*Directions*. Begin with the line where "по целия свят." appears. Set down that line and the rest of the records below it exactly as given.

Transcribed page contents:
#####

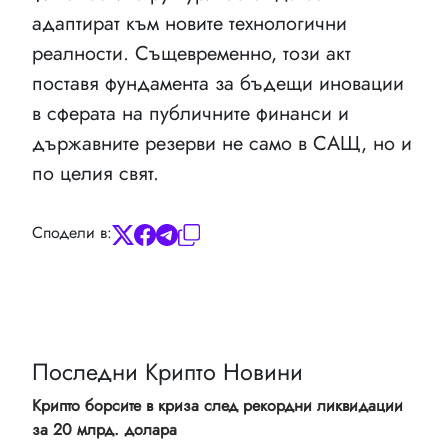
адаптират към новите технологични
реалности. Същевременно, този акт
поставя фундамента за бъдещи иновации
в сферата на публичните финанси и
държавните резерви не само в САЩ, но и
по целия свят.
Сподели в:
Последни Крипто Новини
Крипто борсите в криза след рекордни ликвидации
за 20 млрд. долара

#####

*Exercise output*.
по целия свят.
Сподели в:
Последни Крипто Новини
Крипто борсите в криза след рекордни ликвидации
за 20 млрд. долара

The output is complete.